‘Battle of the barricade’ over Nar Valley Way footpath in Newton by Castle Acre ends in defeat for former county council solicitor
It is a dispute that led to ramparts being erected across a disputed footpath, uproar among villagers and, eventually, a government inquiry.
Now, the so-called ‘battle of the barricade’ has ended in defeat for Sine Garvie-McInally, a Norfolk solicitor who blockaded a section of one of the county’s flagship footpaths where it passed near her home.
She prevented walkers from using the Nar Valley Way near her cottage, known as Byways in the tiny hamlet of Newton by Castle Acre, by placing 4ft wooden stakes smeared with greasy anti-climb paint across it.
The barrier, which was put up in summer 2020, led to locals applying to Norfolk County Council (NCC) for a ‘modification order’ to have the path registered as a public right of way.
But Mrs Garvie-McInally – a former NCC solicitor – objected, arguing it was on “excepted land” under the Countryside Right of Way (CROW) Act, which restricts public access to land “within 20 metres of a dwelling” to protect the homeowner’s right to privacy.
The row led to a two-day public hearing in November last year, which saw people living in the surrounding villages present evidence showing the path had been used for centuries as a byway that linked a road with the 33-mile walk.
The Norfolk Ramblers Association became involved and brought in an expert in rights of way – Rosalinde Emrys-Roberts – to help its claim.
Mrs Garvie-McInally attempted to put forward a legal case that proved her right to privacy outweighed the right to access.

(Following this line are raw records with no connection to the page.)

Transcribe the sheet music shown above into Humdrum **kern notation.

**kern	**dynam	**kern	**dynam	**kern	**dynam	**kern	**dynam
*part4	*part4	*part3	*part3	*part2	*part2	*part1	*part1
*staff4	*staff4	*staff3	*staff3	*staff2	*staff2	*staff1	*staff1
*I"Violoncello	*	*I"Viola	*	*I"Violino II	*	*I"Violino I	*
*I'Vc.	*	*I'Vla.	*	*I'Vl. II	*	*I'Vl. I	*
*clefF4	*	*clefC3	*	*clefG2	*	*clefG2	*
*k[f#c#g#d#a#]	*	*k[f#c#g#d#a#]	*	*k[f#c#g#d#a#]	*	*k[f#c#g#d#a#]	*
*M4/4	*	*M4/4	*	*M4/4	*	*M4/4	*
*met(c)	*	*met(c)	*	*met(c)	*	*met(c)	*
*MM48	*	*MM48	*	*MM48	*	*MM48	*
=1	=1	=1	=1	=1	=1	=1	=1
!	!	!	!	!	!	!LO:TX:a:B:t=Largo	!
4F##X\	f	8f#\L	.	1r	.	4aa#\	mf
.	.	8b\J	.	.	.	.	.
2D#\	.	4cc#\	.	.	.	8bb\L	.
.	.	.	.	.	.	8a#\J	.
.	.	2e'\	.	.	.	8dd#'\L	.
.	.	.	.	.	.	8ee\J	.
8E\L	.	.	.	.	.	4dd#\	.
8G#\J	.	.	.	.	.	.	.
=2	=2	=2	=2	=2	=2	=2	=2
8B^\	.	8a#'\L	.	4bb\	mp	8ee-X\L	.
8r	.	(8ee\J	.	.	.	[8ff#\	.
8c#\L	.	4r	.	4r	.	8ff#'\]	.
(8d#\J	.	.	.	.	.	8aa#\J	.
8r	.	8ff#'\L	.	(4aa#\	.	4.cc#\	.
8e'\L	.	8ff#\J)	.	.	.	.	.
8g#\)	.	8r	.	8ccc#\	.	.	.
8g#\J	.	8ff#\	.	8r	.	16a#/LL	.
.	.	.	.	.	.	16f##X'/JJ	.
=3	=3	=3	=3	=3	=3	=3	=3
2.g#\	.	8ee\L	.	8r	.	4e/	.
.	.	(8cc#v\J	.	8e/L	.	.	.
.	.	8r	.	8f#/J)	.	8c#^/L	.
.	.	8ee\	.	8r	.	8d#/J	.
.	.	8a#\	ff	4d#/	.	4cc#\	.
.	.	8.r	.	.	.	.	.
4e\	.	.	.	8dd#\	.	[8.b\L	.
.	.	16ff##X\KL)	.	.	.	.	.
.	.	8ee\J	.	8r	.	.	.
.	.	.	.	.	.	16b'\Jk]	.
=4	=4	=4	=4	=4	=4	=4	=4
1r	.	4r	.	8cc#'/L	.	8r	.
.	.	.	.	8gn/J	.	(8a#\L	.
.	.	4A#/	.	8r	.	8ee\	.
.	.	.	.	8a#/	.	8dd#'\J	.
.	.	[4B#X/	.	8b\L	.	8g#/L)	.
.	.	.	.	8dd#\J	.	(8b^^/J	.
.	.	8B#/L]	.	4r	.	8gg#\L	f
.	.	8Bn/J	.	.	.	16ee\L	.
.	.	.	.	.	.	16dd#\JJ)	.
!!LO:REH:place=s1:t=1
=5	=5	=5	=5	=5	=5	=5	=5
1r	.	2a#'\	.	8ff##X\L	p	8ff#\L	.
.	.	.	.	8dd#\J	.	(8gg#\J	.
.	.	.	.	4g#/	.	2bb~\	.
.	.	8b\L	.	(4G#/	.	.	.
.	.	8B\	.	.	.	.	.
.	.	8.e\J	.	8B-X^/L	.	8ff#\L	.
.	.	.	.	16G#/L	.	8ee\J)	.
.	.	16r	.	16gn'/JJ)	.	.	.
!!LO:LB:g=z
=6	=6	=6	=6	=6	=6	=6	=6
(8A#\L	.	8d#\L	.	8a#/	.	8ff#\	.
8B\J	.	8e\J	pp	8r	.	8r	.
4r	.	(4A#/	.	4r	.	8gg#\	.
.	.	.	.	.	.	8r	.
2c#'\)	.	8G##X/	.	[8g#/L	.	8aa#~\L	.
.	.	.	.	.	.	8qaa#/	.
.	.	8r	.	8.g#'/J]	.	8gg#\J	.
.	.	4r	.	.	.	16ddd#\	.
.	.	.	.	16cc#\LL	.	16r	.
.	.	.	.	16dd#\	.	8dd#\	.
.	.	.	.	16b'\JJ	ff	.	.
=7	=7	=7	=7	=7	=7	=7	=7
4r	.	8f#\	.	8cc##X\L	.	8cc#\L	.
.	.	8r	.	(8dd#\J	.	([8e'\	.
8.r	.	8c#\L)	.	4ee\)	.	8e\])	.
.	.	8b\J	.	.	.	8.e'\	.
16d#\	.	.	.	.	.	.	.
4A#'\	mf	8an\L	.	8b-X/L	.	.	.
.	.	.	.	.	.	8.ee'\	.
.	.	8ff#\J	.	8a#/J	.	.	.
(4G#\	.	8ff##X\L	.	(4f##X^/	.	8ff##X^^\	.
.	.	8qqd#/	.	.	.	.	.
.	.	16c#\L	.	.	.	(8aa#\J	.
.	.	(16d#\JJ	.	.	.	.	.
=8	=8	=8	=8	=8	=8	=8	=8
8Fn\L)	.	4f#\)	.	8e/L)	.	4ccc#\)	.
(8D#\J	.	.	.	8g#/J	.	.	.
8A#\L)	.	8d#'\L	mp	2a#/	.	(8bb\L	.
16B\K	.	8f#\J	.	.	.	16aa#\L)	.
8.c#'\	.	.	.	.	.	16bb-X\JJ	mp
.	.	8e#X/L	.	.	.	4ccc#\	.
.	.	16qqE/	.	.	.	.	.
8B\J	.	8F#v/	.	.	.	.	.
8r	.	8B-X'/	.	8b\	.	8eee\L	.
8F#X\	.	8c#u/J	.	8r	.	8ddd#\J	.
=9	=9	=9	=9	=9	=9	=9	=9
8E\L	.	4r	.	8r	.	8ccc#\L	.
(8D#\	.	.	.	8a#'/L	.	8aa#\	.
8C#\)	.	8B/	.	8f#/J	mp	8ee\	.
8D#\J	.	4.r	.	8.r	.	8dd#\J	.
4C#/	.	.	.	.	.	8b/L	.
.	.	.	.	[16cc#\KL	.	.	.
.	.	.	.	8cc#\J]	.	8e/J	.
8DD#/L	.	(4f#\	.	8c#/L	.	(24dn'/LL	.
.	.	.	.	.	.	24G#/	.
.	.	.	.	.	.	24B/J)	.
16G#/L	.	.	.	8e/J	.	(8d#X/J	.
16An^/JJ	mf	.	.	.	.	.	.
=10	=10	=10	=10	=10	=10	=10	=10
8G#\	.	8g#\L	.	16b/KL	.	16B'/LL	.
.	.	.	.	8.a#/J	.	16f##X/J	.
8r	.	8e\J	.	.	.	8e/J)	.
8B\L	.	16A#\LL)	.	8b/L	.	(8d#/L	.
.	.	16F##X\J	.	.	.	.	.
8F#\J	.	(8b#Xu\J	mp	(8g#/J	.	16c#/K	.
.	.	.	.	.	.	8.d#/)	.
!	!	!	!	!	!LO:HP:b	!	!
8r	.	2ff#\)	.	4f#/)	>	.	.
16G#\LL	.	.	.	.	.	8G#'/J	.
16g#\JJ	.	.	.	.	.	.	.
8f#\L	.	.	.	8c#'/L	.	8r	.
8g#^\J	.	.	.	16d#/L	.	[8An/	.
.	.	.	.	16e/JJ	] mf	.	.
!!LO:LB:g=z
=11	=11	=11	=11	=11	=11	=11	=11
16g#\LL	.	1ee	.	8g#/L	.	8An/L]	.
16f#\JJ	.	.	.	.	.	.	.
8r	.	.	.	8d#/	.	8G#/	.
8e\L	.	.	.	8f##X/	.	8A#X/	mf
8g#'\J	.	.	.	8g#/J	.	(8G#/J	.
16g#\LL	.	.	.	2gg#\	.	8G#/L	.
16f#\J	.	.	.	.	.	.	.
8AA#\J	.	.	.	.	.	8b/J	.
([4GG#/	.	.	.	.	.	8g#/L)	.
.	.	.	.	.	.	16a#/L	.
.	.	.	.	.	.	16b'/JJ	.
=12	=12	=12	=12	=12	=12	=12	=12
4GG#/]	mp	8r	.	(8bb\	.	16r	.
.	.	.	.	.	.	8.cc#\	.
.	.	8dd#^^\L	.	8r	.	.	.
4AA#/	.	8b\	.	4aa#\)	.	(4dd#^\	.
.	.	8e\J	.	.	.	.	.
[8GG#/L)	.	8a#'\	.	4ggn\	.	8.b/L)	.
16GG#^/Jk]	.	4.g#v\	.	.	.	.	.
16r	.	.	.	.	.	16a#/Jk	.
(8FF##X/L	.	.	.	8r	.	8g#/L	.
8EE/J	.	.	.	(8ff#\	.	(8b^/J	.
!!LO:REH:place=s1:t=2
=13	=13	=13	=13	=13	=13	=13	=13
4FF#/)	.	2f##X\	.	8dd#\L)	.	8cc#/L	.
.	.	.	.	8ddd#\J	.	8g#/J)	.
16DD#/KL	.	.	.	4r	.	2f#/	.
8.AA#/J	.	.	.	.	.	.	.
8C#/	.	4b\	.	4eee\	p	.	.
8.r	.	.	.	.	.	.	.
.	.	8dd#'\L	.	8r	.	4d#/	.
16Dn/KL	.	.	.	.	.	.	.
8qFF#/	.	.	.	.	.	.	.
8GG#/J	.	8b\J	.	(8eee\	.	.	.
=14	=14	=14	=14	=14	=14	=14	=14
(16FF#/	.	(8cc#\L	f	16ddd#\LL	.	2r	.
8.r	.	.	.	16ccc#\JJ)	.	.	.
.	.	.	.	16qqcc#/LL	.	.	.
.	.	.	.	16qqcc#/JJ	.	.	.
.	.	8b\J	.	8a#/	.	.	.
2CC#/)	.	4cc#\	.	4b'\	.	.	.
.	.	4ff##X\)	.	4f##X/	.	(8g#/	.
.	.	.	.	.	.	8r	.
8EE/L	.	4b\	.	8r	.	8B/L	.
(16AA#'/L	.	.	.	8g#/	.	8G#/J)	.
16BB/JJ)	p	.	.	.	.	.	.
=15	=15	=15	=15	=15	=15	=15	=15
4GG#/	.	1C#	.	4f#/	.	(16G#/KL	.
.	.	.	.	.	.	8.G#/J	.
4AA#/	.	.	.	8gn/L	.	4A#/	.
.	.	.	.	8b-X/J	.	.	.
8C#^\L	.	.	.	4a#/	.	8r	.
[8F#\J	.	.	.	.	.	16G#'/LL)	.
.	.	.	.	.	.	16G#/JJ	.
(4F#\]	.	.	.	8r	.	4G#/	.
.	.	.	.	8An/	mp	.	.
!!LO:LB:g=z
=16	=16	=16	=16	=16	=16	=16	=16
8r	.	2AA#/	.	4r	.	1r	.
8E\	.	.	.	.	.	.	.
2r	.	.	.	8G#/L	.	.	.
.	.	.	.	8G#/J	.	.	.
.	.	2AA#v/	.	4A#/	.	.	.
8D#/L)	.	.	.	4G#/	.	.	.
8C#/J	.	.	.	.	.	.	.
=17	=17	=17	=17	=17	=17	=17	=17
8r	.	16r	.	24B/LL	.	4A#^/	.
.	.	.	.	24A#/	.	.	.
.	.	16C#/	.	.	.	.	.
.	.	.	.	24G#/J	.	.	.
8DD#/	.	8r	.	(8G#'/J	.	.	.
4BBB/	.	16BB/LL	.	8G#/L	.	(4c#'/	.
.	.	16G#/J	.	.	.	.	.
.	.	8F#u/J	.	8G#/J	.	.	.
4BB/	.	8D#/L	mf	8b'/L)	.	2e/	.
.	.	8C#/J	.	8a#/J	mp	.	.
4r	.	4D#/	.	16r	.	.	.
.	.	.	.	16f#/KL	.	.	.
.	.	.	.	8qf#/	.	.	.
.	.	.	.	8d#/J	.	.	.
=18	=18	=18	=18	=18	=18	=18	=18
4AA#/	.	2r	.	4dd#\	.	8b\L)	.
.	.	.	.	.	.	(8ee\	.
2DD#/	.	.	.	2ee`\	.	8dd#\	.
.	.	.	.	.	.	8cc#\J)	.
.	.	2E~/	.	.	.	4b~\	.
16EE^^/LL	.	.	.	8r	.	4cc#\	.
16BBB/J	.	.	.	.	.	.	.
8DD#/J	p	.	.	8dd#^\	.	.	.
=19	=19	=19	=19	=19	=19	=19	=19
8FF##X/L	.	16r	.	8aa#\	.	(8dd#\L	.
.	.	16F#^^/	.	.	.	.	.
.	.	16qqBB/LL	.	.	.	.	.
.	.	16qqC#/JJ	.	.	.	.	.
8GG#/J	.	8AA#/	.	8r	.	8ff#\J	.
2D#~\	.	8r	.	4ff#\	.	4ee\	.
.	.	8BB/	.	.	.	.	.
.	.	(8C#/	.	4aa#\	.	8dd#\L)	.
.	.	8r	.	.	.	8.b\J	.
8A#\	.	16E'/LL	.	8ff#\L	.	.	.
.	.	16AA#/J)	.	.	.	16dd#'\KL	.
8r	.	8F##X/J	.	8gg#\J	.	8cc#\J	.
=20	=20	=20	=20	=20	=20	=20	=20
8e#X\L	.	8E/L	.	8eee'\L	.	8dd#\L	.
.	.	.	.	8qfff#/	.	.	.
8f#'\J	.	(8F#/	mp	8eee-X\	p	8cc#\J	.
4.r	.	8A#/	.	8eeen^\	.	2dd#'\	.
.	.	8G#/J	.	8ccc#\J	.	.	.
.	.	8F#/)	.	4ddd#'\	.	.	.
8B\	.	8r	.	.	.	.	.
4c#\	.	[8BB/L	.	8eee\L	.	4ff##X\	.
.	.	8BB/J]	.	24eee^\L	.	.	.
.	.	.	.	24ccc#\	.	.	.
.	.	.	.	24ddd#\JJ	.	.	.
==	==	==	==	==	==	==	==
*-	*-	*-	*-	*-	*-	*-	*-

After considering his verdict over the last three months, Paul Freer, from the government’s Planning Inspectorate, who abjudicated over the matter, has issued his decision.
In a report, he stated that he believed there was sufficient documentary evidence that showed the public rights over the route had existed since at least 1797.
He concluded that the modification order should be allowed under the legal maxim, “once a highway always a highway”.
However, the decision may not be the end of the matter as Mrs Garvie-McInally could choose to take her legal fight to the High Court if she appeals within six weeks of the decision notice.
The conclusion this week follows a 30-year dispute between Mrs Garvie-McInally and Norfolk County Council.
While the 150m path has been used by the public for centuries, it was not officially recorded as a right of way in 1968 when a review was carried out of the county’s byways, leaving its status in limbo.
It connects St James Road with the 33-mile Nar Valley Way, which traverses across the county’s ancient woodland and open green pastures between Lynn and Gressenhall.
This led to confusion surrounding whether or not people could travel along it, with the matter being unresolved between the solicitor and the authority.
There were no complaints about access to the route until 2019, when a group of horse riders objected to the county council about wooden posts that had been put up previously for an unrelated reason by the landowner.
It led Mrs Garvie-McInally to revive her objections and saw her barricade the path at either end in the summer of 2020.
She said she did this due to her privacy being infringed by people using the route staring into her windows.
She claimed she had suffered harassment and men were frequently urinating outside her garden.
The unsightly 4ft rampart was created using wooden stakes smeared with greasy anti-climb paint, with nearby signs warning passers-by they are being monitored on CCTV.
This led villagers and members of the Norfolk Ramblers Association to complain about their access being cut off and they then applied to Norfolk County Council for a modification order to register the path as a right of way.
Mrs Garvie-McInally appealed against this, which led to a public hearing in November 2023.